▶ _TASK REQUIREMENTS_
Reproduce the listing below word for word and exclude any picture.

▶ _DATASET EXCERPT_

▽

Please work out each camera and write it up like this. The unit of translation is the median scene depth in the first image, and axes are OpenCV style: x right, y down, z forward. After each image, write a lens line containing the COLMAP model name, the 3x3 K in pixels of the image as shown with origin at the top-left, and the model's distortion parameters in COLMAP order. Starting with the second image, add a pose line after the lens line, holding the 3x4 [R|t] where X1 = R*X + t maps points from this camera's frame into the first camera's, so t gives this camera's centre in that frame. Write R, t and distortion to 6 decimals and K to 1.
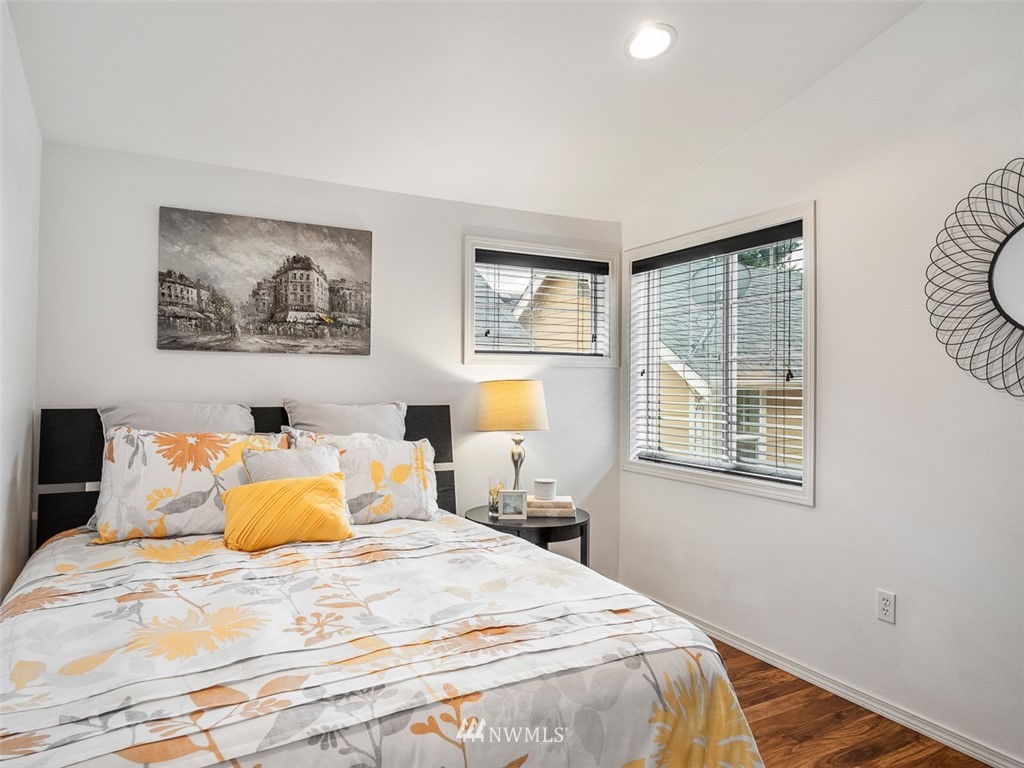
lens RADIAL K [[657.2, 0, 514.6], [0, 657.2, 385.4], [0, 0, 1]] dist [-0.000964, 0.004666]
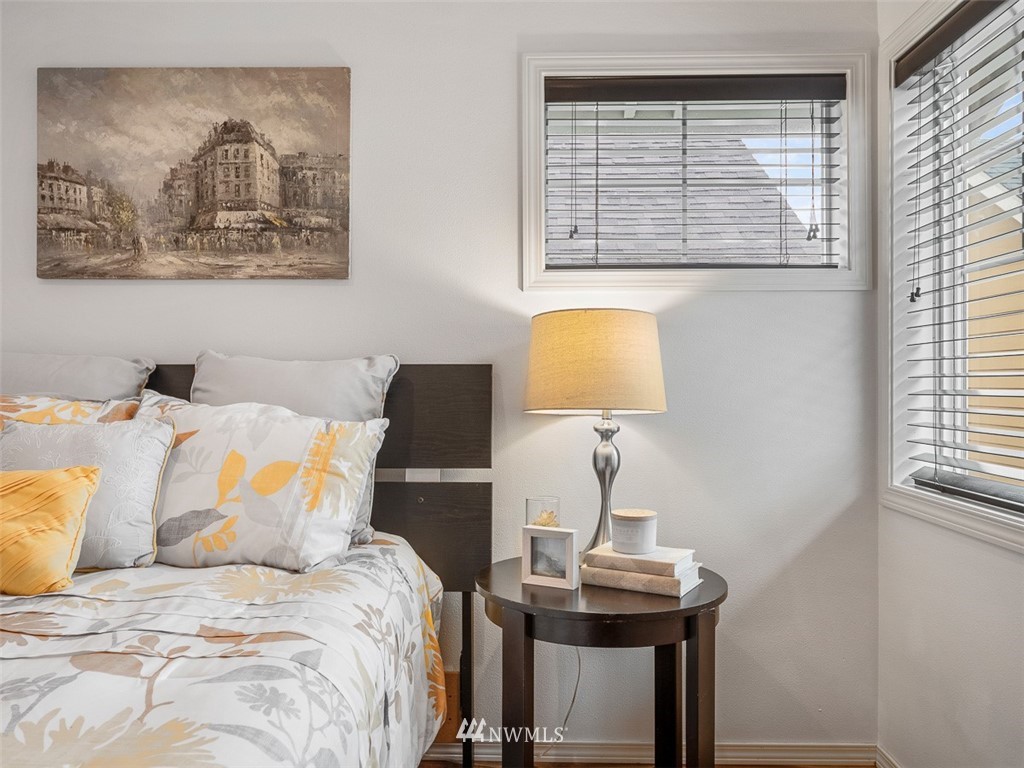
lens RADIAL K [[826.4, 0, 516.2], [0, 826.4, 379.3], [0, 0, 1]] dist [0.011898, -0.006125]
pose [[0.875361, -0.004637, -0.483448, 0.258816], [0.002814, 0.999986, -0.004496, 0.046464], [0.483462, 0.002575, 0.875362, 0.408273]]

△

▶ _WRITTEN RESPONSE_
Please work out each camera and write it up like this. The unit of translation is the median scene depth in the first image, and axes are OpenCV style: x right, y down, z forward. After each image, write a lens line containing the COLMAP model name, the 3x3 K in pixels of the image as shown with origin at the top-left, and the model's distortion parameters in COLMAP order. Starting with the second image, add a pose line after the lens line, holding the 3x4 [R|t] where X1 = R*X + t maps points from this camera's frame into the first camera's, so t gives this camera's centre in that frame. Write R, t and distortion to 6 decimals and K to 1.
lens RADIAL K [[657.2, 0, 514.6], [0, 657.2, 385.4], [0, 0, 1]] dist [-0.000964, 0.004666]
lens RADIAL K [[826.4, 0, 516.2], [0, 826.4, 379.3], [0, 0, 1]] dist [0.011898, -0.006125]
pose [[0.875361, -0.004637, -0.483448, 0.258816], [0.002814, 0.999986, -0.004496, 0.046464], [0.483462, 0.002575, 0.875362, 0.408273]]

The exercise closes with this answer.